- REQUIRED ACTION -
Restate, in full and unchanged, the entries that follow, but not their pictures.

____________________

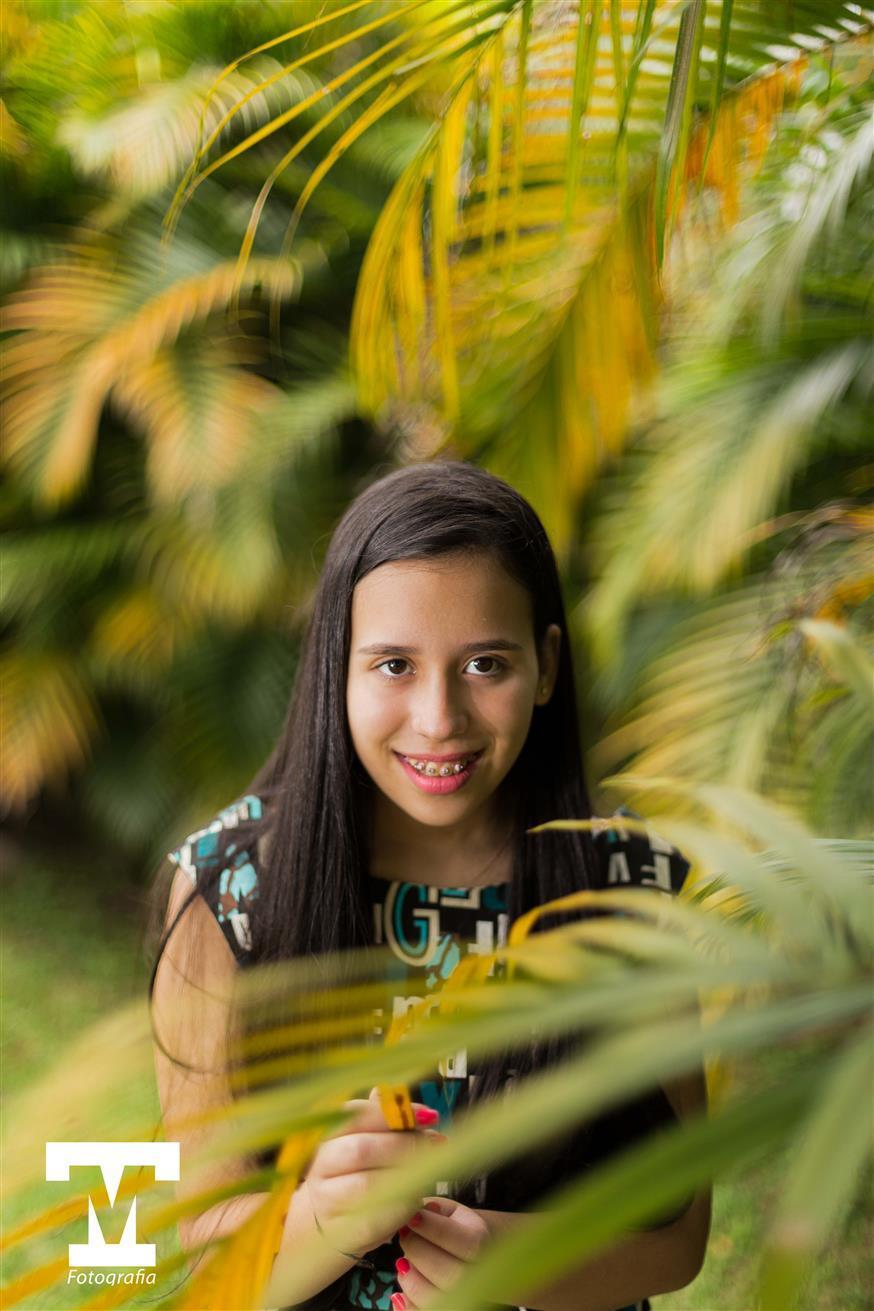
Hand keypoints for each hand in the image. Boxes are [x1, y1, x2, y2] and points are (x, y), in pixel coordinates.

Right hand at [303, 1087, 443, 1258]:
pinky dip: (402, 1206)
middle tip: (434, 1145)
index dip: (394, 1113)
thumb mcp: (362, 1141)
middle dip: (404, 1145)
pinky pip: (378, 1217)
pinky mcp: (346, 1231)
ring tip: (429, 1171)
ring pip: (369, 1185)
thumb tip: (404, 1102)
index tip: (428, 1116)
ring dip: (405, 1176)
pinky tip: (417, 1197)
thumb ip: (382, 1121)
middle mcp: (323, 1165)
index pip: (355, 1115)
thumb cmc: (351, 1175)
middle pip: (362, 1149)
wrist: (323, 1224)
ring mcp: (330, 1200)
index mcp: (328, 1135)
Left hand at [392, 1196, 490, 1309]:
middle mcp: (481, 1275)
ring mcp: (469, 1298)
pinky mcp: (454, 1309)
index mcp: (482, 1241)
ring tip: (403, 1263)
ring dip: (411, 1280)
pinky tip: (402, 1291)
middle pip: (448, 1273)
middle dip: (417, 1252)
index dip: (430, 1228)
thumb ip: (433, 1209)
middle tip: (404, 1237)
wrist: (479, 1257)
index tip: (410, 1218)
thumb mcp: (451, 1211)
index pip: (459, 1239)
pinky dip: (408, 1305)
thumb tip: (413, 1212)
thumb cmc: (458, 1230)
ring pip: (437, 1300)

____________________

- RESPONSE TO THIS TASK -
Hand keypoints for each hand in the image. Boxes are [x1, y1, x2, y2] and points are (x, y), in pixel coordinates.

Right hand at [303, 1087, 443, 1258]:
pinky dip: (402, 1206)
middle tip: (434, 1145)
index dip: (394, 1113)
thumb mcp: (362, 1141)
middle dip: (404, 1145)
pinky pip: (378, 1217)
pinky mcp: (346, 1231)
ring tip: (429, 1171)
ring pip: (369, 1185)
thumb tip: (404, 1102)
index tip: (428, 1116)
ring dip: (405, 1176)
pinky tip: (417, 1197)
thumb ip: (382, 1121)
middle mcp: (323, 1165)
index pip: (355, 1115)
thumb cmc: (351, 1175)
middle pip: (362, 1149)
wrist: (323, 1224)
ring mcp: (330, 1200)
index mcp: (328, 1135)
Left hand at [392, 1196, 490, 1309]:
middle mcp: (481, 1275)
ring mcp: (469, 1298)
pinky mcp: (454, 1309)
index mcp: (482, 1241)
ring tip: (403, 1263)
ring dip: (411, 1280)
pinky tip: (402, 1291)
middle pip: (448, 1273)
middle dip: (417, 1252)
index dip: (430, 1228)
thumb ip: (433, 1209)
middle tip: (404, 1237)
wrist: (479, 1257)
index tip: (410, 1218)
thumb mcp: (451, 1211)
index pip: (459, 1239)
pinky dip: (408, 1305)
thumb tip: (413, 1212)
thumb cmc: (458, 1230)
ring pip: (437, 1300)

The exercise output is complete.